The IDS gene provides instructions for producing an enzyme called iduronate 2-sulfatase (I2S), which is essential for the breakdown of large sugar molecules called glycosaminoglycans (GAGs). Specifically, I2S removes a chemical group known as a sulfate from a molecule called sulfated alpha-L-iduronic acid, which is present in two GAGs called heparan sulfate and dermatan sulfate. I2S is located in lysosomes, compartments within cells that digest and recycle different types of molecules.

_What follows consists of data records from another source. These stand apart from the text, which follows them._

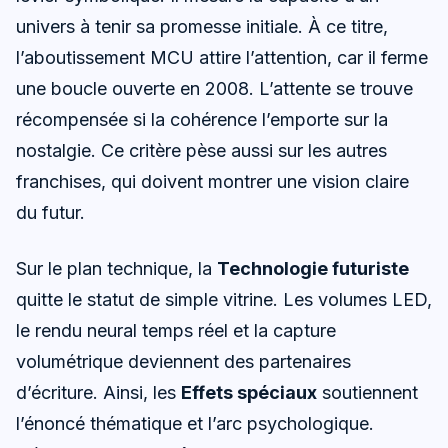
univers à tenir sa promesse initiale. À ce titre,
l’aboutissement MCU attire l’attention, car il ferme
une boucle ouverte en 2008. L’attente se trouve
récompensée si la cohérence l’emporte sur la
nostalgie. Ce critère pèse aussi sur les autres
franchises, qui doivent montrer une vision claire
du futur.
Sur le plan technique, la
Technologie futuriste
quitte le statut de simple vitrine. Les volumes LED,
le rendu neural temps réel et la capture
volumétrique deviennent des partenaires
d’écriture. Ainsi, les
Effets spéciaux
soutiennent
l’énoncé thématique et l’arc psychologique.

More than 300 mutations in the IDS gene have been found to cause mucopolysaccharidosis type II (MPS II). Mutations that change one DNA building block (nucleotide) are the most common. All mutations that cause MPS II reduce or completely eliminate the function of I2S. It usually cannot be determined whether a certain mutation will cause severe or mild MPS II; however, mutations that result in the complete absence of I2S cause the more severe form of the disorder.
Lack of I2S enzyme activity leads to the accumulation of heparan sulfate and dermatan sulfate within cells, specifically inside the lysosomes. The buildup of these GAGs increases the size of the lysosomes, which is why many tissues and organs are enlarged in MPS II. Researchers believe that the accumulated GAGs may also interfere with the functions of other proteins inside the lysosomes and disrupt the movement of molecules inside the cell.